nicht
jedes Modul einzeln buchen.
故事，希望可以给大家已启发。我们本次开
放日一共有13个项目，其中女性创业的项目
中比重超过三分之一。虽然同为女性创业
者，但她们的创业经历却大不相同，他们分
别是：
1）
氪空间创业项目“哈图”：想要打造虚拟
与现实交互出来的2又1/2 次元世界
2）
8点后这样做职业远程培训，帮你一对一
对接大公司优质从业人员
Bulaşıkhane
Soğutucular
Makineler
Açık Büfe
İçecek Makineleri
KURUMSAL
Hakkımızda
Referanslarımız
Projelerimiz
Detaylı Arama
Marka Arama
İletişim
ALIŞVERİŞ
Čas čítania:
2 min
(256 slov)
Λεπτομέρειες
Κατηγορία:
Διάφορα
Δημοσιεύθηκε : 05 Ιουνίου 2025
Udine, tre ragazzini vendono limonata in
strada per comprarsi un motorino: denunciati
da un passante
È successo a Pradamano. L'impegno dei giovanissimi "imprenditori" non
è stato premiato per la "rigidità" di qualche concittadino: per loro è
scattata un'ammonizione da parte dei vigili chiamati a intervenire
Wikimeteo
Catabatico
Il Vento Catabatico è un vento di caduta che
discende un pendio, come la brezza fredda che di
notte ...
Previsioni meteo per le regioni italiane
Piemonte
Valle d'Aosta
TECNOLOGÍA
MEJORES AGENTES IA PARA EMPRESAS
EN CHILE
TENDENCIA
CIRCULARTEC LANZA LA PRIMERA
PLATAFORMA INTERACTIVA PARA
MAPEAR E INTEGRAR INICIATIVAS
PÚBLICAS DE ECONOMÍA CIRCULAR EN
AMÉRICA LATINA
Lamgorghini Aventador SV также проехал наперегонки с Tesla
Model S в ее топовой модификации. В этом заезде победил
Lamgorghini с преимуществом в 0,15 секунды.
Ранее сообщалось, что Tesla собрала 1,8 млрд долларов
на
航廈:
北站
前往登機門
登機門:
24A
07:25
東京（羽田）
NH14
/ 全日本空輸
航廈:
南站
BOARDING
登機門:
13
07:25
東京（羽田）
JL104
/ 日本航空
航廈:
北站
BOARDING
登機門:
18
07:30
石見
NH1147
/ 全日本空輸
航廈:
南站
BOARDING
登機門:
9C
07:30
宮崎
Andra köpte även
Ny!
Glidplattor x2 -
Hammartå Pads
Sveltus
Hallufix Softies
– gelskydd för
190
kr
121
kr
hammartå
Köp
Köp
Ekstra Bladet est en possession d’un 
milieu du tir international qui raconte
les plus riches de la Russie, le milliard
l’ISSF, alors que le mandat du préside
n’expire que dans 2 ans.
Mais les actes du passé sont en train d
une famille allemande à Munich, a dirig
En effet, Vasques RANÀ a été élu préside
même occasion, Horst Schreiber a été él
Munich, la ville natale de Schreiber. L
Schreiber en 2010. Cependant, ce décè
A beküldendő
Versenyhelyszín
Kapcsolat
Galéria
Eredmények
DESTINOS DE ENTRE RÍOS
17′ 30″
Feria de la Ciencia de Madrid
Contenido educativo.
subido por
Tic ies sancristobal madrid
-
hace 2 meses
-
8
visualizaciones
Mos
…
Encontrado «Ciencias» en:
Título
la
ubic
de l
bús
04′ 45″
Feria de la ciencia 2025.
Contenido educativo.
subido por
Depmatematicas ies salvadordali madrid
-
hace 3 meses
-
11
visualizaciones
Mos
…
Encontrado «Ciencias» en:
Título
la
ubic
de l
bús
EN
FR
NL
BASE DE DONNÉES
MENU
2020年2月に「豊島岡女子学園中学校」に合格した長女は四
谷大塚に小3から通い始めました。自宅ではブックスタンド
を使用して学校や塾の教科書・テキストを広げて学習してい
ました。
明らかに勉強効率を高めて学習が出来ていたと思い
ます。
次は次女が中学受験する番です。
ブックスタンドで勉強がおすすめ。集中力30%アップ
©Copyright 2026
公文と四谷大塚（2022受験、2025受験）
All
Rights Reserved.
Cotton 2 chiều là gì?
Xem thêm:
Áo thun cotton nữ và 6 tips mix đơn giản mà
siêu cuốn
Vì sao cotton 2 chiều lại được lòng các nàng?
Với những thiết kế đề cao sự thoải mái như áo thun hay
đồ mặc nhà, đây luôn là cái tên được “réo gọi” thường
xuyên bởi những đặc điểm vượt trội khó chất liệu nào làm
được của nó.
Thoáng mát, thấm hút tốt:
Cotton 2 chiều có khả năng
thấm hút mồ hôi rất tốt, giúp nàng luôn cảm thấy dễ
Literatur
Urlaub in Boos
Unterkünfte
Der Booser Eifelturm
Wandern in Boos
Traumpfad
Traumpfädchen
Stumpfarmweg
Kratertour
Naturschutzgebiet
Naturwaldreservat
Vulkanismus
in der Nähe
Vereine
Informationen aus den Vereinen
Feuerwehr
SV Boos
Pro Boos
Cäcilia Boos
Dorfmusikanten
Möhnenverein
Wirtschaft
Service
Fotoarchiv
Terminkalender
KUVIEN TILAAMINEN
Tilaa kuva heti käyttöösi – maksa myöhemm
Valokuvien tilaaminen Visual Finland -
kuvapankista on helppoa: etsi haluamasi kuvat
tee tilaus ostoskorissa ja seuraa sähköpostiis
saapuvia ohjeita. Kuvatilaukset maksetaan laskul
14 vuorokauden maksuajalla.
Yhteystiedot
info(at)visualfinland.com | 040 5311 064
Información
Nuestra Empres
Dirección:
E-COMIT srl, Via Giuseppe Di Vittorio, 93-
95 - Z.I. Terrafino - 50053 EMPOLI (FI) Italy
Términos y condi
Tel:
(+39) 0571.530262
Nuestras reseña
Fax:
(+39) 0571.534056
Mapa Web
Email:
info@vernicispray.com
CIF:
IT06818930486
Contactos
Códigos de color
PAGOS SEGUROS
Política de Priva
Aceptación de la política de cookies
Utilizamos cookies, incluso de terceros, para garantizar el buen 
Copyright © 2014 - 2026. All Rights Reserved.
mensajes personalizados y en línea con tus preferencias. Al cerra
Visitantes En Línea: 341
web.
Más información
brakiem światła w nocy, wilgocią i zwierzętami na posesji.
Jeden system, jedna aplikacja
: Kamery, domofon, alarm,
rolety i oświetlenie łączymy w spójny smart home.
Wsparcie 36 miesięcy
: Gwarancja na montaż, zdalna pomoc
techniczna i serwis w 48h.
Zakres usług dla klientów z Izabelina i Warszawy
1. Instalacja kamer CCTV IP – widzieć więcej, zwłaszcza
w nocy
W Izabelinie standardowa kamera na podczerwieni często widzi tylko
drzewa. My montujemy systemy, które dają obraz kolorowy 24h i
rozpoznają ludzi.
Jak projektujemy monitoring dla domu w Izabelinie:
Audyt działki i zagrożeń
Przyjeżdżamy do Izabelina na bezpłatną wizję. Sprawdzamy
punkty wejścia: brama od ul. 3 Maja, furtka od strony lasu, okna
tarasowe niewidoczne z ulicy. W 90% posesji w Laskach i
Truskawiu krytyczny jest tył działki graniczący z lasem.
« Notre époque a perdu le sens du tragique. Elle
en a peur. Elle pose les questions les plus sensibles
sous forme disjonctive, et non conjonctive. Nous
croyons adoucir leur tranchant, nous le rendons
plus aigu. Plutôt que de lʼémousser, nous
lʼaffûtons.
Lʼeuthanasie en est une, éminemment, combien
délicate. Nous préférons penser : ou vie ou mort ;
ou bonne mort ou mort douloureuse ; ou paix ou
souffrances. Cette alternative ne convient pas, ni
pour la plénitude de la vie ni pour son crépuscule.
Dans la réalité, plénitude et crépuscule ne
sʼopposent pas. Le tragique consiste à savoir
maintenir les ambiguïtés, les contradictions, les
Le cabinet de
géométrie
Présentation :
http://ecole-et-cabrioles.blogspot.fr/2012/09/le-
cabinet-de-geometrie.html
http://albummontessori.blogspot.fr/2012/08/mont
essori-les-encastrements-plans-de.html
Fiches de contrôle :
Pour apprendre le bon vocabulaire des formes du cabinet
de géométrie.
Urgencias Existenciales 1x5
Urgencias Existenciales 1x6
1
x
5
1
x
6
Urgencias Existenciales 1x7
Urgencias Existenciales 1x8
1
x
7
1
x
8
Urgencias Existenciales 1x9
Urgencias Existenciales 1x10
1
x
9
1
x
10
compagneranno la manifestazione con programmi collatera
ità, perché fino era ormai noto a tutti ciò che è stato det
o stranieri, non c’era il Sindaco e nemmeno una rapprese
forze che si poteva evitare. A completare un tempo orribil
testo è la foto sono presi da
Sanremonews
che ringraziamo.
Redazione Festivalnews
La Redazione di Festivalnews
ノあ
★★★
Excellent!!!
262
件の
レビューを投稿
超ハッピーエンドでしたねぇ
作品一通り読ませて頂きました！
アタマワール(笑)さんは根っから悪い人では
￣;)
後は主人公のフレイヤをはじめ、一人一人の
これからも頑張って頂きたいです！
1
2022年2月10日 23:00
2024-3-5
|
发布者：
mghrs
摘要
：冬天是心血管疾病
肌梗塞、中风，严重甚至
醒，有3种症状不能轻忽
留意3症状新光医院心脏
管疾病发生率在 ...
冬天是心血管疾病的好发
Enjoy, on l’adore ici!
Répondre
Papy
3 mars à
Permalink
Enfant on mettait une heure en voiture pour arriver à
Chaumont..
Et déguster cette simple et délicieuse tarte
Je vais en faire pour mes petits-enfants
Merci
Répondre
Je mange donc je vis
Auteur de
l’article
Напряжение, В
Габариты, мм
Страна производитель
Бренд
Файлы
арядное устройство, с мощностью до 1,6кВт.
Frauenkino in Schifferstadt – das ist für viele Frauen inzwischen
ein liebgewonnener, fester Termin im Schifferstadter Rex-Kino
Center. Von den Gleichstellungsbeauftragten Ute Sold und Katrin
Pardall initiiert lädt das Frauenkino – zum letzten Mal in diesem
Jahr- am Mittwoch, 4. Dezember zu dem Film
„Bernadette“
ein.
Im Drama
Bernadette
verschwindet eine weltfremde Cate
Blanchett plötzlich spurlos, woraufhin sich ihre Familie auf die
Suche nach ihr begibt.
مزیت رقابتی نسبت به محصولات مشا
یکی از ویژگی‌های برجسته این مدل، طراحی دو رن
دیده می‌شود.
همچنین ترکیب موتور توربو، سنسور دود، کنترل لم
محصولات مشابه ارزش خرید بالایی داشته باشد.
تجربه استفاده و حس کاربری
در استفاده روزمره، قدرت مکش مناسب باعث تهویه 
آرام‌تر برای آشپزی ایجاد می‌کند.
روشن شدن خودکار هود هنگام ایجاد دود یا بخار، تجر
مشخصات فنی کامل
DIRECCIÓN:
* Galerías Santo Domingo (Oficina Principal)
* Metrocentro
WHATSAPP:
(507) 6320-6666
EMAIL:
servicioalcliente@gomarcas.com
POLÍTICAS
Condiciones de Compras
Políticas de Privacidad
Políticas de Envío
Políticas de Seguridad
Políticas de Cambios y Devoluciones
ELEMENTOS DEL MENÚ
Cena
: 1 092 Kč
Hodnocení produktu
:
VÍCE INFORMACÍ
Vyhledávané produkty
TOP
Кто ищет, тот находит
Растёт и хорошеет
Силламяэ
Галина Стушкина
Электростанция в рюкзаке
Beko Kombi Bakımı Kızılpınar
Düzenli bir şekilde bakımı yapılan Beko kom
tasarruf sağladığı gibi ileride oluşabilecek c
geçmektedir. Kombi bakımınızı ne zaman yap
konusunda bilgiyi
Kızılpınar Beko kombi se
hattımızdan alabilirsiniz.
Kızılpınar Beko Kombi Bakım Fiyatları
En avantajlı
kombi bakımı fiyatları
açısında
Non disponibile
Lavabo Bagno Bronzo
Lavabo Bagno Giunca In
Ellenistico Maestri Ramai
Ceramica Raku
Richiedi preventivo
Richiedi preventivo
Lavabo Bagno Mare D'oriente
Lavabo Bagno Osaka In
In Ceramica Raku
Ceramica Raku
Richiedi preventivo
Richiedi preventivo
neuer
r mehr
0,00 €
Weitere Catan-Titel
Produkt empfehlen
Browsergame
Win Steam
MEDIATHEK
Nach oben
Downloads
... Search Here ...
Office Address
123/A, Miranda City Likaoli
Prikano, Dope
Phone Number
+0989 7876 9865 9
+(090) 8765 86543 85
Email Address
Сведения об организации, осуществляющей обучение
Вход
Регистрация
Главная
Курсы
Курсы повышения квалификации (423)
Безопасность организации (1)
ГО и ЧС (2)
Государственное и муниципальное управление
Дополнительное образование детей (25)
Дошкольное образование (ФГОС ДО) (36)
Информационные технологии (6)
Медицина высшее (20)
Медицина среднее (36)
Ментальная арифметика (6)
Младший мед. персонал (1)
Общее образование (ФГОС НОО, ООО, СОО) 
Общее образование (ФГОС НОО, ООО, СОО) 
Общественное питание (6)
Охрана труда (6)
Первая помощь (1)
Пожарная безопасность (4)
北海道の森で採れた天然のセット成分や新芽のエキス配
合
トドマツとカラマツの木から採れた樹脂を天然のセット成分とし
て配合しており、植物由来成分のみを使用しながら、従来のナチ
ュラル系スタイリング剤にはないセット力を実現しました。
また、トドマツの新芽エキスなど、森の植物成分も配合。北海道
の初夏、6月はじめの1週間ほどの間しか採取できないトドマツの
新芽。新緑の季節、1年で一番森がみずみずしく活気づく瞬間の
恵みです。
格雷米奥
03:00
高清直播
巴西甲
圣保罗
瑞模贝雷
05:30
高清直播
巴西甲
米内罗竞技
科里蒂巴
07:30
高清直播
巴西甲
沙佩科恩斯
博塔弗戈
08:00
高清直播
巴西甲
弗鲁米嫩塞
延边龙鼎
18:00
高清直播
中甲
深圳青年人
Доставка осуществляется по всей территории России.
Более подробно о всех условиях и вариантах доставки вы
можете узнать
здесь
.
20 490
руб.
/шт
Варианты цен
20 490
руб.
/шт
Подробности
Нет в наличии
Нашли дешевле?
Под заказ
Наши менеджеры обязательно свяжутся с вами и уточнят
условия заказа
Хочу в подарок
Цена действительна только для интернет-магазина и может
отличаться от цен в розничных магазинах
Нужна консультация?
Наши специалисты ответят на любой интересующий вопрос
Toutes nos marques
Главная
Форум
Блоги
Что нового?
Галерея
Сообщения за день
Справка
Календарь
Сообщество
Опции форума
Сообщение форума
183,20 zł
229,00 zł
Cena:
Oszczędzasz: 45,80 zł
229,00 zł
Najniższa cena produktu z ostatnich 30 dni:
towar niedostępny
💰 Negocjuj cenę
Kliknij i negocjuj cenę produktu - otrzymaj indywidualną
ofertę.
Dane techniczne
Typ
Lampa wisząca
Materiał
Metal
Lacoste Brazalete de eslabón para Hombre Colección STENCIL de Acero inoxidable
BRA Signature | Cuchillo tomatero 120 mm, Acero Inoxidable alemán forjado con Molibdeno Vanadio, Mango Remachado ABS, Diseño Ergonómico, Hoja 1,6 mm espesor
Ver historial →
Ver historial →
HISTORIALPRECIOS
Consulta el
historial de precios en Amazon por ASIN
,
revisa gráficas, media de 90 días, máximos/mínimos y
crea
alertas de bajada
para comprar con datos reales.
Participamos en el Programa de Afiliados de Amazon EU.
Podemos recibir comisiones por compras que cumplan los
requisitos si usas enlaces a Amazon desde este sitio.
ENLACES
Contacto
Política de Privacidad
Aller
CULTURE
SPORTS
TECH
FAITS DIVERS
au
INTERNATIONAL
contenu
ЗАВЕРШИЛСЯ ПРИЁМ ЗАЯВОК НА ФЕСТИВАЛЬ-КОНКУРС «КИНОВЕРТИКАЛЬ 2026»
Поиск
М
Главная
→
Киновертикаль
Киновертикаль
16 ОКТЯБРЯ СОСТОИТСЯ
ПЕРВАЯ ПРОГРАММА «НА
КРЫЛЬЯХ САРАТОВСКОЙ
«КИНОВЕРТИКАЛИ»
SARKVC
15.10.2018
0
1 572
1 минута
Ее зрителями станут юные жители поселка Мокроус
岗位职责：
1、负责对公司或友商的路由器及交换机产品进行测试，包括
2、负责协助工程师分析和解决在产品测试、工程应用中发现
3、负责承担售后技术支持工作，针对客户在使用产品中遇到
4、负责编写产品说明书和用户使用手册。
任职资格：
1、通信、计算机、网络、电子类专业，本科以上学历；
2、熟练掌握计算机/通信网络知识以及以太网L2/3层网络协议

_Written task_. Convert everything from the first line of the rows above down to and including the line that contains "CIRCULARTEC LANZA LA PRIMERA" into a numbered list, omitting any blank lines.

_Response for this exercise_.
1. nicht
2. jedes Modul einzeln buchen.
3. 故事，希望可以给大家已启发。我们本次开
4. 放日一共有13个项目，其中女性创业的项目
5. 中比重超过三分之一。虽然同为女性创业
6. 者，但她们的创业经历却大不相同，他们分
7. 别是：
8. 1）
9. 氪空间创业项目“哈图”：想要打造虚拟
10. 与现实交互出来的2又1/2 次元世界
11. 2）
12. 8点后这样做职业远程培训，帮你一对一
13. 对接大公司优质从业人员
14. Bulaşıkhane
15. Soğutucular
16. Makineler
17. Açık Büfe
18. İçecek Makineleri
19. KURUMSAL
20. Hakkımızda
21. Referanslarımız
22. Projelerimiz
23. Detaylı Arama
24. Marka Arama
25. İletişim
26. ALIŞVERİŞ
27. Čas čítania:
28. 2 min
29. (256 slov)
30. Λεπτομέρειες
31. Κατηγορία:
32. Διάφορα
33. Δημοσιεύθηκε : 05 Ιουνίου 2025
34. Udine, tre ragazzini vendono limonata in
35. strada per comprarsi un motorino: denunciati
36. da un passante
37. È successo a Pradamano. L'impegno dei giovanissimi "imprenditori" non
38. è stato premiato per la "rigidità" di qualche concittadino: per loro è
39. scattata un'ammonizione da parte dei vigili chiamati a intervenire
40. Wikimeteo
41. Catabatico
42. Il Vento Catabatico è un vento di caduta che
43. discende un pendio, come la brezza fredda che di
44. notte ...
45. Previsioni meteo per le regioni italiane
46. Piemonte
47. Valle d'Aosta
48. TECNOLOGÍA
49. MEJORES AGENTES IA PARA EMPRESAS
50. EN CHILE
51. TENDENCIA
52. CIRCULARTEC LANZA LA PRIMERA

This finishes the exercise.